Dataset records
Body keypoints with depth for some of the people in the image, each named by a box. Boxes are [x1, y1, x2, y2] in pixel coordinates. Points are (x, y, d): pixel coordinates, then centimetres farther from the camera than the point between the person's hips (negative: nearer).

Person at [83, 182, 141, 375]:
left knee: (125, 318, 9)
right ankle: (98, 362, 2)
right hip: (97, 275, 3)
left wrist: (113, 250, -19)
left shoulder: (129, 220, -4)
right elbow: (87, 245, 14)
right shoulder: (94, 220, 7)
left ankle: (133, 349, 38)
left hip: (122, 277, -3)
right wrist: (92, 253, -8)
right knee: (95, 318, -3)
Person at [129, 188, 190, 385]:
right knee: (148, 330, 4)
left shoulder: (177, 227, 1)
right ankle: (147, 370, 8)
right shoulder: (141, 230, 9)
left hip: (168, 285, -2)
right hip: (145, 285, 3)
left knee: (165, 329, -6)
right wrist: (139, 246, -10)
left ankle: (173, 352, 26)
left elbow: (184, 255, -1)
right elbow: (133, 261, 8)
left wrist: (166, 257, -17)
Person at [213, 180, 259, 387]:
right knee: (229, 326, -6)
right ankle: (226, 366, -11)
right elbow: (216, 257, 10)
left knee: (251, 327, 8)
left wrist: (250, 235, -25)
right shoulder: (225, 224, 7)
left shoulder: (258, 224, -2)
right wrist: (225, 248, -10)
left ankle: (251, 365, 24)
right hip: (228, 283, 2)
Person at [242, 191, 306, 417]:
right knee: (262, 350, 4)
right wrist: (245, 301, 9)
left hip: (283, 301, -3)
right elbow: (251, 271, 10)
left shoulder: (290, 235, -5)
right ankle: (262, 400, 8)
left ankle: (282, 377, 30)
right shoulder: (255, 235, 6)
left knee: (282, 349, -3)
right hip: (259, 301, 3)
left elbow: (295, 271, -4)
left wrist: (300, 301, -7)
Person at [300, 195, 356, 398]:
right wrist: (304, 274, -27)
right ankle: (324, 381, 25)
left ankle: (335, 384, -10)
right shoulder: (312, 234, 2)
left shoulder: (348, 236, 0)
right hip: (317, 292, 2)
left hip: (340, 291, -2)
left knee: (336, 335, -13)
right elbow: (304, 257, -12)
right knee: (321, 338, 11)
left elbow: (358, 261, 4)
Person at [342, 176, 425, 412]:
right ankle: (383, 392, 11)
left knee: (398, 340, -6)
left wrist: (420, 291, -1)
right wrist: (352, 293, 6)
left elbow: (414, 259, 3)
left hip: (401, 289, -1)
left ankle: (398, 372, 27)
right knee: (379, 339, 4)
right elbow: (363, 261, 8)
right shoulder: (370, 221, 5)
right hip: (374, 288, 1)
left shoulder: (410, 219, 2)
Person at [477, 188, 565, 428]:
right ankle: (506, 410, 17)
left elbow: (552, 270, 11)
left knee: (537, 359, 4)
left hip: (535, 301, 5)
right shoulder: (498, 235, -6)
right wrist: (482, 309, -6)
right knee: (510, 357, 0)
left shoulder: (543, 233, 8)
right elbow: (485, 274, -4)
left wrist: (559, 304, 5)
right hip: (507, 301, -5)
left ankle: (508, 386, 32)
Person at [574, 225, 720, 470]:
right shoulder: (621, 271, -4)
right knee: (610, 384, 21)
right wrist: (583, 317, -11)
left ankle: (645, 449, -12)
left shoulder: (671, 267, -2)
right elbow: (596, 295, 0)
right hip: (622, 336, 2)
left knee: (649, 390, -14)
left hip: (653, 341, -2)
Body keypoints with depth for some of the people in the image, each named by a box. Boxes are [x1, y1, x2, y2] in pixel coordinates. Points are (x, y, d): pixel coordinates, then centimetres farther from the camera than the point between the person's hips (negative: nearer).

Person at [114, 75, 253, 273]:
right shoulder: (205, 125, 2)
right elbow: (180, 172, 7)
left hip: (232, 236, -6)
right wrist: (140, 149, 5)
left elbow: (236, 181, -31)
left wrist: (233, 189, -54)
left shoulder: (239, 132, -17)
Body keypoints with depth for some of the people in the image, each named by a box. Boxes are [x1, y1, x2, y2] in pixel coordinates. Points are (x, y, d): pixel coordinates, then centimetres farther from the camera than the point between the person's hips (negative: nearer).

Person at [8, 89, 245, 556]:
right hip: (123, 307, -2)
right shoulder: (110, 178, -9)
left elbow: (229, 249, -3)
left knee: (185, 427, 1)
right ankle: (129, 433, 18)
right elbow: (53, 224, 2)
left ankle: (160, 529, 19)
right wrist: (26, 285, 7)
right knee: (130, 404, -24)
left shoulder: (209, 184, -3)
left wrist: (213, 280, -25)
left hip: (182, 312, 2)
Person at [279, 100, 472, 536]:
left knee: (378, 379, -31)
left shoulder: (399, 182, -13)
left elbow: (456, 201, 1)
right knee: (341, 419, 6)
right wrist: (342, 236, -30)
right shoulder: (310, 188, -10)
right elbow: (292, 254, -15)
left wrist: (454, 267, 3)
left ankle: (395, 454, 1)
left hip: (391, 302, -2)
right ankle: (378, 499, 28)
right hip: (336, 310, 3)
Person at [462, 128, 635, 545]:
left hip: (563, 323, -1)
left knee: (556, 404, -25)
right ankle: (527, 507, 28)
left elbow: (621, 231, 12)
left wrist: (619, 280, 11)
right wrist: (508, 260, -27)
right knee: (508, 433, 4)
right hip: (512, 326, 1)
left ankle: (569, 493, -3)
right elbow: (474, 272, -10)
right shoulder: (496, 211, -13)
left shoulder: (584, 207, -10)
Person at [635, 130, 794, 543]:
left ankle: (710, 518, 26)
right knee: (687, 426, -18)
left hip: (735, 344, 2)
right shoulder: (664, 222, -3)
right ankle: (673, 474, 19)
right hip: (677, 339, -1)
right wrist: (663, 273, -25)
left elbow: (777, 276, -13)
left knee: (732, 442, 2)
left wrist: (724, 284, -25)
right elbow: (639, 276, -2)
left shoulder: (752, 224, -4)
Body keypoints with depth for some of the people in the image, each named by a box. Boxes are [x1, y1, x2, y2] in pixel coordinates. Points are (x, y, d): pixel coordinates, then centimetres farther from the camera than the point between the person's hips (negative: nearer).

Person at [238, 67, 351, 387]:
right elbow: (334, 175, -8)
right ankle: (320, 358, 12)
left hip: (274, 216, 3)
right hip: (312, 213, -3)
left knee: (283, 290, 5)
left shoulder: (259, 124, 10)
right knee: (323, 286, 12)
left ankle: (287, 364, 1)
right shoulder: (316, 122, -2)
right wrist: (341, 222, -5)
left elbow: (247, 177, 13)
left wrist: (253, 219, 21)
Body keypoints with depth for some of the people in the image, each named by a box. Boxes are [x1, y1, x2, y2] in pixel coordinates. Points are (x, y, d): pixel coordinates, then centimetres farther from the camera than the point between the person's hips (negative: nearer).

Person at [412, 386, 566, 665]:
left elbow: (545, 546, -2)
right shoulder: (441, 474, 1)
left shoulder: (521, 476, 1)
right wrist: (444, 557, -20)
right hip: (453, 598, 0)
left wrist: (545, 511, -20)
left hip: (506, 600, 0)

(Exercise aim): Return all of the records above verbatim, line for line.

(Answer section):
Body keypoints with depth for some of the people in the image, each named by a box. Boxes are [x1, y1, x2, y2] in pixel coordinates. Points are (x, y, d): pixel coordinates, then centimetres farther from the camera than the point between the person's hips (negative: nearer).

Person at [83, 182, 141, 375]:
left knee: (125, 318, 9)
right ankle: (98, 362, 2)
right hip: (97, 275, 3)
left wrist: (113, 250, -19)
left shoulder: (129, 220, -4)
right elbow: (87, 245, 14)
right shoulder: (94, 220, 7)
left ankle: (133, 349, 38)
left hip: (122, 277, -3)
right wrist: (92, 253, -8)
right knee: (95, 318, -3)
Person at [129, 188, 190, 385]:
right knee: (148, 330, 4)
left shoulder: (177, 227, 1)
right ankle: (147, 370, 8)
right shoulder: (141, 230, 9)
left hip: (168, 285, -2)
right hip: (145, 285, 3)
left knee: (165, 329, -6)
right wrist: (139, 246, -10)
left ankle: (173, 352, 26)
left elbow: (184, 255, -1)
right elbow: (133, 261, 8)
left wrist: (166, 257, -17)
Person at [213, 180, 259, 387]:
right knee: (229, 326, -6)
right ankle: (226, 366, -11)
right elbow: (216, 257, 10)
left knee: (251, 327, 8)
left wrist: (250, 235, -25)
right shoulder: (225, 224, 7)
left shoulder: (258, 224, -2)
right wrist: (225, 248, -10)
left ankle: (251, 365, 24)
right hip: (228, 283, 2)
Person at [242, 191, 306, 417]:
right knee: (262, 350, 4)
right wrist: (245, 301, 9)
left hip: (283, 301, -3)
right elbow: (251, 271, 10)
left shoulder: (290, 235, -5)
right ankle: (262, 400, 8)
left ankle: (282, 377, 30)
right shoulder: (255, 235, 6)
left knee: (282, 349, -3)
right hip: (259, 301, 3)
left elbow: (295, 271, -4)
left wrist: (300, 301, -7)
Person at [300, 195, 356, 398]:
right wrist: (304, 274, -27)
right ankle: (324, 381, 25)
left ankle: (335, 384, -10)
right shoulder: (312, 234, 2)
left shoulder: (348, 236, 0)
right hip: (317, 292, 2)
left hip: (340, 291, -2)
left knee: (336, 335, -13)
right elbow: (304, 257, -12)
right knee: (321, 338, 11)
left elbow: (358, 261, 4)
Person at [342, 176, 425, 412]:
right ankle: (383, 392, 11)
left knee: (398, 340, -6)
left wrist: (420, 291, -1)
right wrist: (352, 293, 6)
left elbow: (414, 259, 3)
left hip: (401, 289, -1)
left ankle: (398, 372, 27)
right knee: (379, 339, 4)
right elbow: (363, 261, 8)
right shoulder: (370, 221, 5)
right hip: (374, 288, 1)
left shoulder: (410, 219, 2)
Person at [477, 188, 565, 428]:
right ankle: (506, 410, 17)
left elbow: (552, 270, 11)
left knee: (537, 359, 4)
left hip: (535, 301, 5)
right shoulder: (498, 235, -6)
right wrist: (482, 309, -6)
right knee: (510, 357, 0)
left shoulder: (543, 233, 8)
right elbow: (485, 274, -4)
left wrist: (559, 304, 5)
right hip: (507, 301, -5)
left ankle: (508, 386, 32)
Person at [574, 225, 720, 470]:
right shoulder: (621, 271, -4)
right knee: (610, 384, 21)
right wrist: (583, 317, -11)
left ankle: (645, 449, -12)
left shoulder: (671, 267, -2)
right elbow: (596, 295, 0)
right hip: (622, 336, 2)
left knee: (649, 390, -14)
left hip: (653, 341, -2)
Body keypoints with depth for some of the people in the image, each named by a box. Boxes are [x1, y1, x2, y2] in pixel coordinates. Points are (x, y, d): pixel coordinates, then centimetres farther from the camera than the point between the person's hips (negative: nearer).

Person at [114, 75, 253, 273]:
right shoulder: (205, 125, 2)
right elbow: (180, 172, 7)
left hip: (232, 236, -6)
right wrist: (140, 149, 5)
left elbow: (236, 181, -31)
left wrist: (233, 189, -54)
left shoulder: (239, 132, -17)
Body keypoints with depth for some of the people in the image, each named by a box. Boxes are [x1, y1, x2, y2] in pixel coordinates. Points are (x, y, d): pixel coordinates, then centimetres farther from the camera than the point between the person's hips (negative: nearer).

Person at [8, 89, 245, 556]:
right hip: (123, 307, -2)
right shoulder: (110, 178, -9)
left elbow: (229, 249, -3)
left knee: (185, 427, 1)
right ankle: (129, 433, 18)
right elbow: (53, 224, 2)
left ankle: (160, 529, 19)
right wrist: (26, 285, 7)
right knee: (130, 404, -24)
left shoulder: (209, 184, -3)
left wrist: (213, 280, -25)
left hip: (182, 312, 2)
Person at [279, 100, 472, 536]:
left knee: (378, 379, -31)
left shoulder: (399, 182, -13)
left elbow: (456, 201, 1)
right knee: (341, 419, 6)
right wrist: (342, 236, -30)
right shoulder: (310, 188, -10)
right elbow: (292, 254, -15)
left wrist: (454, 267, 3)
left ankle: (395, 454, 1)
left hip: (391, 302, -2)
right ankle: (378, 499, 28)
right hip: (336, 310, 3)
Person at [462, 128, 635, 545]:
left hip: (563, 323, -1)
left knee: (556, 404, -25)
right ankle: (527, 507, 28)
left elbow: (621, 231, 12)
left wrist: (619, 280, 11)
right wrist: (508, 260, -27)
right knee: (508, 433, 4)
right hip: (512, 326, 1)
left ankle: (569, 493, -3)
right elbow: (474, 272, -10)
right shoulder: (496, 211, -13)
left shoulder: (584, 207, -10)
Person at [635, 130, 794, 543]:
left ankle: (710, 518, 26)
right knee: (687, 426, -18)
left hip: (735, 344, 2)
right shoulder: (664, 222, -3)
right ankle: (673, 474, 19)
right hip: (677, 339, -1)
right wrist: (663, 273, -25)
left elbow: (777, 276, -13)
left knee: (732, 442, 2)
left wrist: (724, 284, -25)
right elbow: (639, 276, -2)
left shoulder: (752, 224, -4)
Body keypoints with depth for some of the people in the image, each named by a box. Boxes are [x1, y1, x2, y2] in pixel coordinates. Points are (x, y, d): pixel coordinates, then centimetres farther from the camera than the point between the person's hips (negative: nearer).

Person at [238, 67, 351, 387]:
right elbow: (334, 175, -8)
right ankle: (320, 358, 12)
left hip: (274, 216, 3)
right hip: (312, 213, -3)
left knee: (283, 290, 5)
left shoulder: (259, 124, 10)
right knee: (323, 286, 12)
left ankle: (287, 364, 1)
right shoulder: (316, 122, -2)
right wrist: (341, 222, -5)
left elbow: (247, 177, 13)
left wrist: (253, 219, 21)
Body keypoints with depth for some of the people in the image, each named by a box. Boxes are [x1, y1, x2, y2] in pixel coordinates. Points are (x, y, d): pixel coordinates, then centimetres farther from the camera than the point between the person's hips (negative: nearer).

Person at [412, 386, 566, 665]:
left elbow: (545, 546, -2)
right shoulder: (441, 474, 1)
left shoulder: (521, 476, 1)
right wrist: (444, 557, -20)
right hip: (453, 598, 0)
left wrist: (545, 511, -20)
left hip: (506, 600, 0)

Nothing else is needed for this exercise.